Il 23% del totale della popolazione universitaria del Mezzogiorno è emigrata nelle università del Centro-Nord e questo ha determinato, secondo la Svimez, in modo inequivocabile una molteplicità di effetti negativi conseguenti a questa vera e propria emigrazione universitaria dal Sud.
La prima conseguenza negativa è la perdita di capitale umano altamente qualificato, che si traduce in un forte freno alle capacità di sviluppo; poi la riduzione delle risorse finanziarie alle Università del Sud, dovute sia ai minori introiti delle rette e sia alla riduzione dei finanziamenti statali, correlati al numero degli iscritti. Già questi due fattori, insieme, non garantiscono un’offerta formativa pari a quella dalle Università del Centro-Nord.
E non basta. L’emigrazione dei giovani incide, sia sulla distribuzione del reddito (retribuzioni dei docenti, i costi dei servizi didattici e quelli delle infrastrutture, quantificabili in poco più di un miliardo in media all’anno) e sia sui consumi (valutabili in circa due miliardi l’anno), sempre a svantaggio del Sud.

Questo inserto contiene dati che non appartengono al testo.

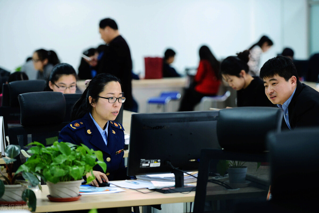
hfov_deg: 18.3
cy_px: 106
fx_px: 993
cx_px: 160
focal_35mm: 112
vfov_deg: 12.2
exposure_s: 1/50
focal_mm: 112
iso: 720
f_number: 2.8
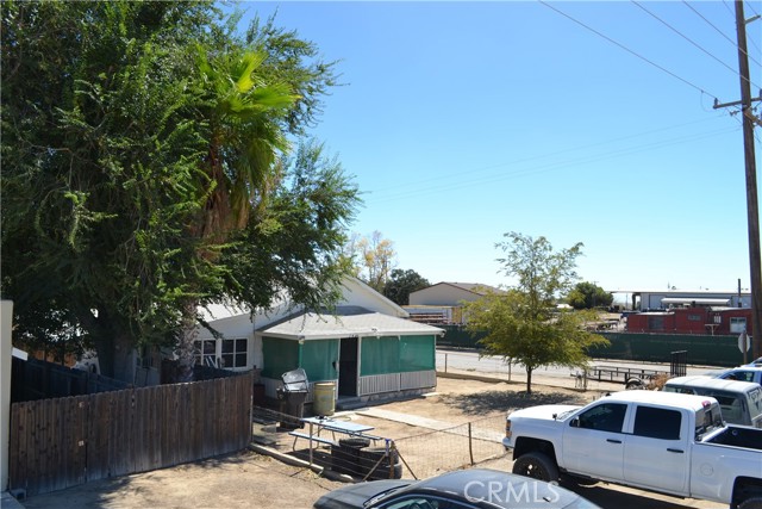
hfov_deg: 67.4
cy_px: 254
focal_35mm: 27
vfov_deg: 48.0
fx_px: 572
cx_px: 381
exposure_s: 1/200
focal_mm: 18
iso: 100
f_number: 7.1
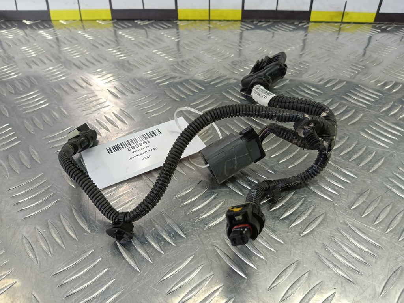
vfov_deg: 58.9
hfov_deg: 73.9
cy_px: 152
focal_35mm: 23
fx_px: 268
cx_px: 202
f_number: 1.6
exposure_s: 1/50
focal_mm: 4.11
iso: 118
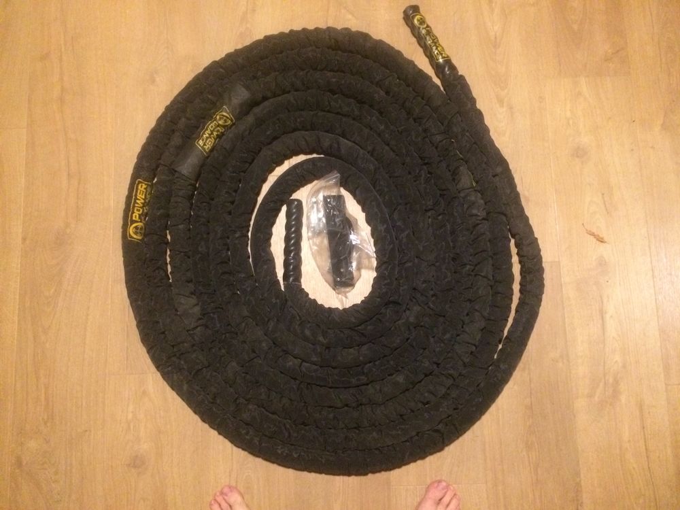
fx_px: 570
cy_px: 255
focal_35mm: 29
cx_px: 340
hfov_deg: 61.7
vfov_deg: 48.2
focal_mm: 4.15
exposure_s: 1/17
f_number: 2.2
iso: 640
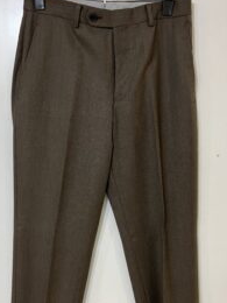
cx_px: 105
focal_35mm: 43
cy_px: 204
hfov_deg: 33.6
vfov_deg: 43.2
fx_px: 376
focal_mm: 3.99
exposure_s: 1/50
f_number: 1.8
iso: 125
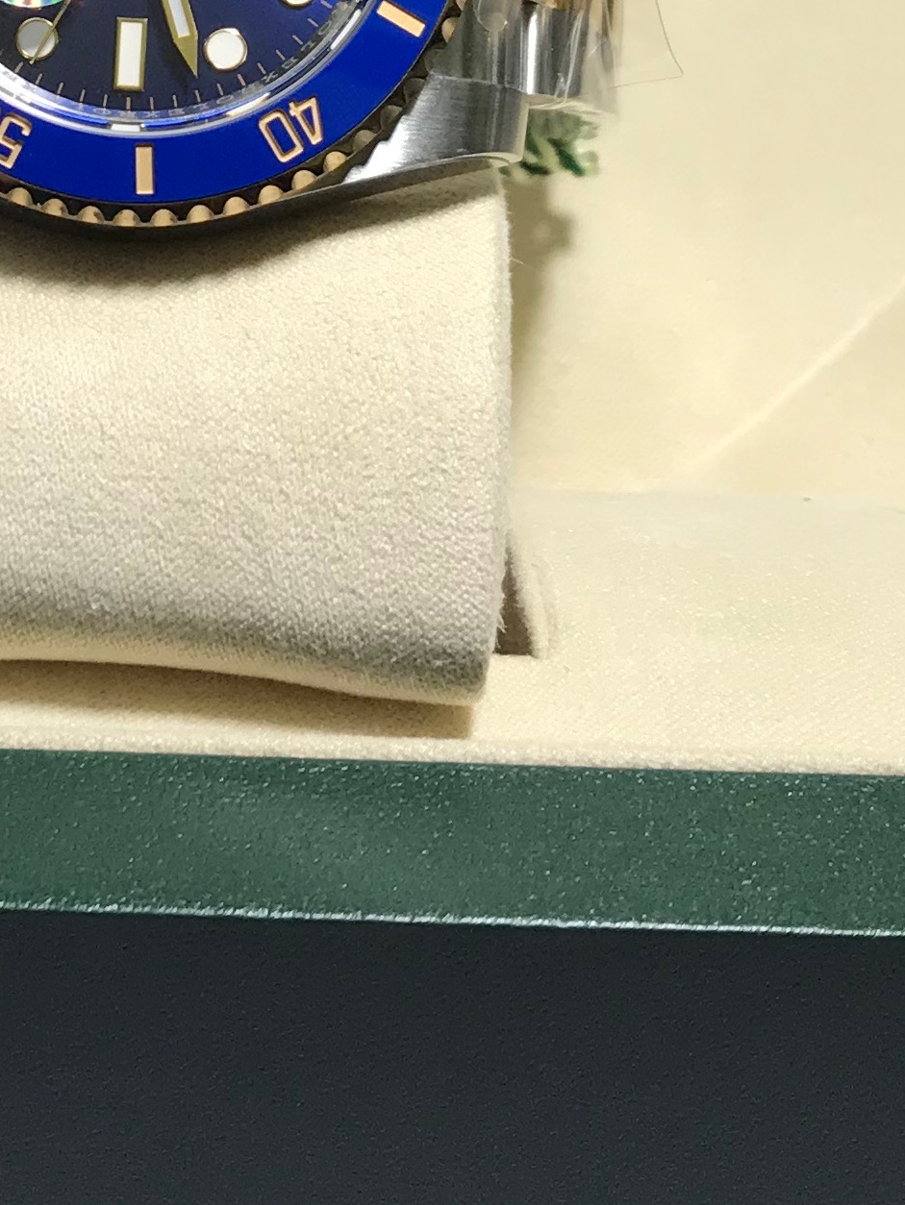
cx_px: 47
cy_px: -63
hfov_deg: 16.2
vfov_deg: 20.9
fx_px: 3136
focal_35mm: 90
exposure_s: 1/100
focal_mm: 3.99
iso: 32
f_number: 1.8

Infine, l’aumento dei redditi da lavoro nel Centro-Nord, dove il laureato del sud tende a rimanere e produrre dopo il conseguimento della laurea, quantificabile in circa 1,2 miliardi l’anno.
Da qui Svimez stima una riduzione del tasso di crescita del Pil del Mezzogiorno di quasi il 2,5%, pari a una media annuale di -0,20%. Tenendo conto che in tale periodo nel Sud si è registrata una caduta del Pil del 10%, è evidente che, trattenendo nelle regioni del Mezzogiorno tutti gli studenti universitari meridionali sarebbe stato possibile ridurre la flessione del prodotto lordo di circa un quarto. Tra il 2007 e il 2018 il differenziale di crescita del Pil tra il Centro-Nord e il Sud è stato del 9,6%, senza la fuoriuscita degli studenti universitari meridionali sarebbe stato del 5,3%, quasi un dimezzamento.